**GIVEN PASSAGE**
BEGIN

DISCLAIMER: This is a continuing series detailing the painful story of a DIY render farm build. It is terribly technics and
somewhat frustrating. Those who are unprepared for such “entertainment” are advised to ignore these posts.
It seems that computer projects are never quite over. I had always known that the render farm would need work forever. For one, it sure does need a proper name. What to call it? What will be not only memorable but significant in regards to its origins? TrashNet? Junk Robo? RemainderTron?
More importantly, when I based the farm on Mac OSX 10.9.5, I was already at least one iteration of the OS behind. Now I’m two iterations – the current OSX is at 10.11.3. Would the old 2006 MacPro 1,1 towers handle the latest and greatest OS? The clever devils who work on such things indicated yes. In fact, the popular boot.efi hack I’d been using for 10.9.5 was even more sophisticated than when I first dabbled with it. There’s now a painless shell script that assembles a USB install key for you.
Here’s the “About this Mac” screen showing that this is the old 4-core model with the stock graphics card running 10.11.3 with no problem. An experiment with Yosemite (10.10) actually yielded kind of crappy results. When rebooted the Mac would experience crazy dropouts from the video card, as if this old beast was simply not going to handle the demands of the new OS. My octocore experiment ran Yosemite fine, but it was also using a souped-up Radeon video card. This result is quite good using the stock Radeon.
One issue I ran across on the fora that hosted this solution was that the hack was performing very poorly on machines that were fitted with 512Mb memory. The solution seemed to be removing the 512 sticks and replacing them with 1 and 2Gb memory. Fortunately eBay revealed a seller willing to part with 30Gb of 1 and 2Gb sticks, all for about $30. I opened my own wallet again, knowing the school would never get their act together to buy these, and also dimly aware that our IT department which should have a box of these somewhere, does not bother keeping any old gear, even for experiments and fun and games.
The extra memory also meant that I could give each unit in the farm a whopping 12Gb of memory instead of the 10 they had previously. Now all I need to do is create the new render node image and copy it to all systems.
One last vexing issue is that this entire farm is on a local network and is inaccessible from the outside. It would be best if, instead of having to drive all the way to school to manually submit jobs, that I and the students could do so remotely. As if there were a “watch” folder on the PDC, maybe some kind of Dropbox folder. The PDC would have to be connected to the internet via Wifi (that unit has a Wifi card) and would need to direct network traffic outside the 10.0.0.x IP range to the outside world. Would be great if it could also write the files to Dropbox via the same method. If you’ve got a method, let me know what it is.

END

**SUPPLIED MATERIAL**
BEGIN

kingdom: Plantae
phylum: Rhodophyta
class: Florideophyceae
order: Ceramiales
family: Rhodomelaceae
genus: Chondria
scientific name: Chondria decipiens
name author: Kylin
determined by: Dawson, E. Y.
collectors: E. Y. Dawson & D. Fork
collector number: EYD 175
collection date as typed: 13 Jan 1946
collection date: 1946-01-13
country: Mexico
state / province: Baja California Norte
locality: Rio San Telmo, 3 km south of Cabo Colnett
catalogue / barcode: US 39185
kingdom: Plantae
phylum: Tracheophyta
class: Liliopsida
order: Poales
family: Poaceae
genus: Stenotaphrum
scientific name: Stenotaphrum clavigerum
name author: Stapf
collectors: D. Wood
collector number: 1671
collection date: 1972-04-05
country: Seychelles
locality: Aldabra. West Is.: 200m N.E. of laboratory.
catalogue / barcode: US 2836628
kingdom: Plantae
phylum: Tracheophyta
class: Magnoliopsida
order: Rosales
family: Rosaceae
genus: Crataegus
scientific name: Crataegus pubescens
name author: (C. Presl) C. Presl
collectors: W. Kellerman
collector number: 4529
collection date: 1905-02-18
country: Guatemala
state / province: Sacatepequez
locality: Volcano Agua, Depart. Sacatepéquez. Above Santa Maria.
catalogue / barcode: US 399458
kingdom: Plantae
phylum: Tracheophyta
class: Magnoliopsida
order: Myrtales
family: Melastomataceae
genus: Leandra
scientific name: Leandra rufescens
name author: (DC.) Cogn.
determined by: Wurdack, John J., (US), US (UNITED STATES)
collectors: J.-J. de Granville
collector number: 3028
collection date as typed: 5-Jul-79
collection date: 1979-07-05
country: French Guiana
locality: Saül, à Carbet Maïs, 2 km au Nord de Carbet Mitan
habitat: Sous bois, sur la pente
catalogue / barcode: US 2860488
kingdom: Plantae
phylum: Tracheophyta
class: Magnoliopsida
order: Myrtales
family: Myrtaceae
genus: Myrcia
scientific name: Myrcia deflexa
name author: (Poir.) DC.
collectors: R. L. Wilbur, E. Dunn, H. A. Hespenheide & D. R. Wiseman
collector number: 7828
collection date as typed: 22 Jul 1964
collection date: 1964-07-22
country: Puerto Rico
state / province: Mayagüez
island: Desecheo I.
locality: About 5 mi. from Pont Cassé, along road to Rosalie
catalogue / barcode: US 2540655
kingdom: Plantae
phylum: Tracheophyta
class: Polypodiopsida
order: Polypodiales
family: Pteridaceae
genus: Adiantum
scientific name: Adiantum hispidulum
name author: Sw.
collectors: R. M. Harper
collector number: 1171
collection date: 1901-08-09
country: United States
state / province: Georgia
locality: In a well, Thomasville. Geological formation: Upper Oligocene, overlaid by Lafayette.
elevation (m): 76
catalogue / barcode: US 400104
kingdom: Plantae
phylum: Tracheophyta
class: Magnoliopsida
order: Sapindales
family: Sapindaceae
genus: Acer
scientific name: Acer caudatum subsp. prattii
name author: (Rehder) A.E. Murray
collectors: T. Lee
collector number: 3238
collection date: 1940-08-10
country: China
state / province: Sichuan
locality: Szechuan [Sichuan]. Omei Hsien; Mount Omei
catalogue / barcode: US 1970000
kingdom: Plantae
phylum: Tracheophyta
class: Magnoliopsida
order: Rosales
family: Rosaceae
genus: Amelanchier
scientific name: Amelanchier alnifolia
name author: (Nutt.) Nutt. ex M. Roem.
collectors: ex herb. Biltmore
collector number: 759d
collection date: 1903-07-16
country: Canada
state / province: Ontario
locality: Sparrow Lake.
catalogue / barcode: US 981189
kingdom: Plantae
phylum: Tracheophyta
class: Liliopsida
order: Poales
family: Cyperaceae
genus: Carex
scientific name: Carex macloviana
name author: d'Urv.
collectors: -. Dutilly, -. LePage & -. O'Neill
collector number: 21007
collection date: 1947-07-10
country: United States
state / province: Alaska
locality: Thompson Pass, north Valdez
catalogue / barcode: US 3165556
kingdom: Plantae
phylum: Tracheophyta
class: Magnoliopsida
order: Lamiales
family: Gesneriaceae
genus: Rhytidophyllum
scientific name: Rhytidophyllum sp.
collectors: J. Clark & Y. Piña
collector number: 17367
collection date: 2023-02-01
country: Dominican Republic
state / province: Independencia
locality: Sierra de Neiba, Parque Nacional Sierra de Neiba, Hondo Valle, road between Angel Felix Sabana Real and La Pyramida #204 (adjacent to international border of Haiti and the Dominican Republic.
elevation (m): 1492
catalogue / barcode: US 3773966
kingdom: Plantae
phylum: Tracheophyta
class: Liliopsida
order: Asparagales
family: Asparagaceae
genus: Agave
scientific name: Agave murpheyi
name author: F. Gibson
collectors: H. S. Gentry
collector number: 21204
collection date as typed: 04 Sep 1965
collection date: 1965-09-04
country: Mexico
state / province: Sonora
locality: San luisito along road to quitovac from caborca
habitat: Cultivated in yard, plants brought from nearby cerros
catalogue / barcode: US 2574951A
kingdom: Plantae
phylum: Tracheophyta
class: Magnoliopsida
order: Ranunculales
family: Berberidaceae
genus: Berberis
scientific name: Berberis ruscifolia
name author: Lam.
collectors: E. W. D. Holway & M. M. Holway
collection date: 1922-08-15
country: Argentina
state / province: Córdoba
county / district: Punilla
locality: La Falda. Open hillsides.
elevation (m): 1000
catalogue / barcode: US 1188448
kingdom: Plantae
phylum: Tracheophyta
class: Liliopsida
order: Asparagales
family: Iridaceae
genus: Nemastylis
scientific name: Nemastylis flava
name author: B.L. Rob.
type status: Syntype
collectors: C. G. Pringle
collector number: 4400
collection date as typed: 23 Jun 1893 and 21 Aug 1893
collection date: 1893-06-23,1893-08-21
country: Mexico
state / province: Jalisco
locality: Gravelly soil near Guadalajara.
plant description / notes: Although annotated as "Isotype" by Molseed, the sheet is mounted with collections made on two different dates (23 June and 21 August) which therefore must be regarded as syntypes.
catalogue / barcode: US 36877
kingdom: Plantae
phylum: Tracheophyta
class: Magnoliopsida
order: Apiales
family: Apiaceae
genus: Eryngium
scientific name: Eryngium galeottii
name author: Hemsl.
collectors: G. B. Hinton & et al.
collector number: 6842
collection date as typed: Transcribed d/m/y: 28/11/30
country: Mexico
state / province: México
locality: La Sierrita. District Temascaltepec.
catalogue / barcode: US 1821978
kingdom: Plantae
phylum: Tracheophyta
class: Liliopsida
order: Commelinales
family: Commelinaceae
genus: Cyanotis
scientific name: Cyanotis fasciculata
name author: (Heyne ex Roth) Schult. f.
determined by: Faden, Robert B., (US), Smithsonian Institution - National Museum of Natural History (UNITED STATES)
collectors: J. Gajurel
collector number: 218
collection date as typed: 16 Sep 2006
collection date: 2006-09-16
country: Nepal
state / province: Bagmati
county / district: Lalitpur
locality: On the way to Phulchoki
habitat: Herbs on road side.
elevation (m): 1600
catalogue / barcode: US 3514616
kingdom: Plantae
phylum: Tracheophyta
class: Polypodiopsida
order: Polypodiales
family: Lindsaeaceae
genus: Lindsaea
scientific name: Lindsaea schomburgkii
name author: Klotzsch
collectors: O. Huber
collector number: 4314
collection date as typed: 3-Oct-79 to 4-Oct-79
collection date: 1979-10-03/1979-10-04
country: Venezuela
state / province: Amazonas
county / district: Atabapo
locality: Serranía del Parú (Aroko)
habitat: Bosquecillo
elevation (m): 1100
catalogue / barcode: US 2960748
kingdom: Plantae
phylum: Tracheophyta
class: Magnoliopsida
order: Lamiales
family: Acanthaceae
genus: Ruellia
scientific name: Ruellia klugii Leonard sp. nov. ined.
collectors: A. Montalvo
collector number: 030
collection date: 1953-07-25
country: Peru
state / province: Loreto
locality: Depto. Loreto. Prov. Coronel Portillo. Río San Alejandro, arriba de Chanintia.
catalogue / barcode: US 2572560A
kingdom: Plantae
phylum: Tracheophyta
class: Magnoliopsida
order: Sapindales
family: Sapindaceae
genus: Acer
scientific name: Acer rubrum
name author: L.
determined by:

END

**WORK INSTRUCTION A**
Answer these from the render farm post, one line each:
(i) What version number does the post give for the current OSX?
(ii) About how much did the eBay memory sticks cost in total?
(iii) How much memory can each unit in the farm now be given?
**WORK INSTRUCTION B**
Please list every name the render farm post suggests for the farm.
The records have no connection to the render farm post.

**ANSWER AREA A**
(i) 10.11.3
(ii) About $30
(iii) 12Gb

**ANSWER AREA B**
TrashNet
Junk Robo
RemainderTron